Any rumors of my planning ahead were greatly exaggerated. The hardest part comes in fitting them together, where I fumble around and delete and rewrite before I have any idea what the point of the story is. I talked with my writing professor today about my next story.
“Well, that sounds great,” he said, “but have you given any thought to meaning, yet? I don’t want to douse your fire or anything, but remember that you’re stuck with me and it’s got to be a short story. It needs purpose.”
“It sounds like you’re talking about plot,” I said.
“Well, yes,” he said, “but I don’t like to use that word.”

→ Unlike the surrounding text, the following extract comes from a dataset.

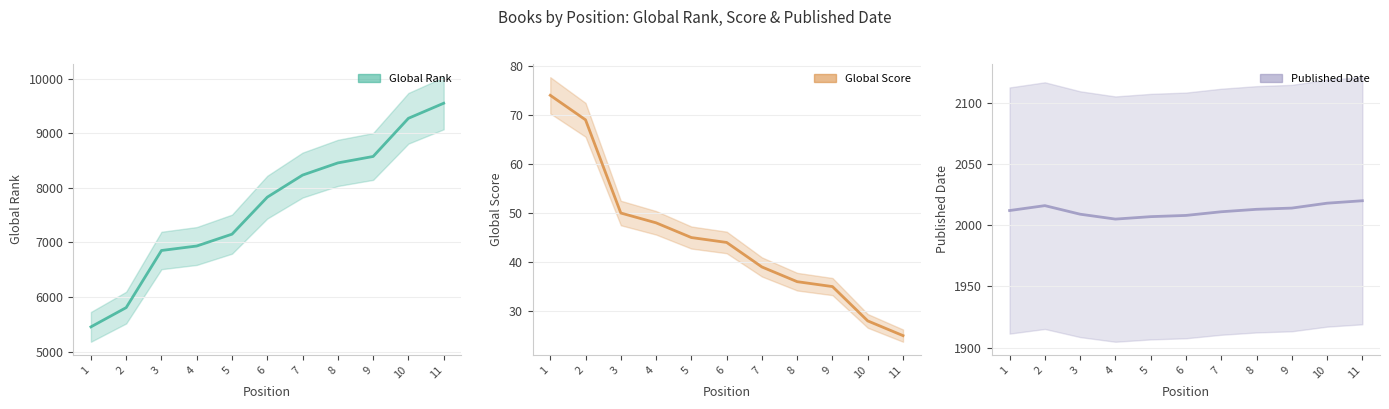

How many values in the Global Rank series exceed 7830?

5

Plot it is. This is where the trouble sets in. There is really no purpose behind my writing, except that I have this burning inside that needs to be channeled out into the world before I catch on fire and run around setting everything on fire like Ben during the demolition derby in the game Full Throttle. As in writing, as games, as in life, I have this burning enthusiasm with little or no continuity. Tonight it is anarchy and Socratic Society. Tomorrow it’s painting stands for jazz band, our weekly Wuda Wooch! meeting and Happy Apple in the Bullpub. Beyond that I have no idea where the winds of the week will blow me, beyond class and a couple hours in the library.

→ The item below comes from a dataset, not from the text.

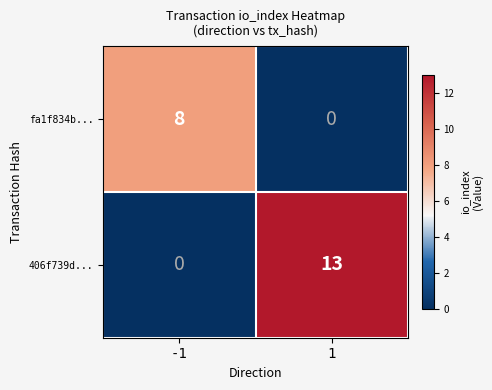

What is the sum of the fa1f834b... values at 1 and -1?

8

Life doesn’t have a plot. Things don’t spiral into you, building up to a dizzying climax followed by a tasty resolution. Life is more like falling down a bunch of stairs a lot. Sometimes you tuck into a little ball and protect yourself, and other times you unfold and take the fun head on. Sometimes you want nothing more than to fall down the stairs, and other times you just want to stop at a landing and look around for a bit. Sometimes you even get a lunch tray to slide down on, or a tight pair of freestyle walking shoes so you can grind down the banister. The first time you fall down the stairs it hurts. The second time you take offense that the stairs had the nerve to make you fall a second time. By about the tenth or eleventh time you think the whole damn thing is so funny you don’t even notice anymore, and everyone else falling down the stairs wonder what you think is so fucking funny. Humorists are the last incarnation before the soul is carted off to Poyahoga Gorge for an afterlife of motorcycles and backgammon.

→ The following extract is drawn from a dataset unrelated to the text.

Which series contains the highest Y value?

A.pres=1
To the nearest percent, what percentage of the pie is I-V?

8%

To draw order out of chaos is the burden of every little human on this wide green desert, and we all need to do it for ourselves. To put order to life is the burden of the writer. I need to reduce the background radiation to a din as I explain a little bit o’ something about what it’s like to be a person. It doesn’t really make sense to you, it doesn’t make sense to me, but somehow the author and reader are going to come together right now over me, and line up all our notes into a fine little ditty.
I look at my wool jacket hanging from the back of my chair and I think it means something. It looks sad, wistful for some reason. Can I just write The coat hung pensively on the chair? Oh god, no. It made my head hurt just to write it here. Adverbs kill. Action lives. What does the coat recall? What can I recall looking at the coat, that won’t wind up being some cheesy reminiscence of bygone days spent trout fishing in America? It suggests movement, pent-up energy. A yearning for fall winds and yawning skies. Alright, that’s good. Real good. But how can I fit that into my story?
For me, the shift from detail to scope can often be the death of a piece if I try to do it too early. I clip a lot of places, words and ideas, and if there weren’t enough of each to start from, there will be nothing left over from which I can string a coherent piece. I may get too excited and rush to the conclusion, looking back and seeing nothing that can be added. Perhaps the ending will be stapled on, just as all the other details were stapled together.
I’m definitely spinning out something here, I just don’t really know what it is. I’m just gonna finish my Guinness. G’night.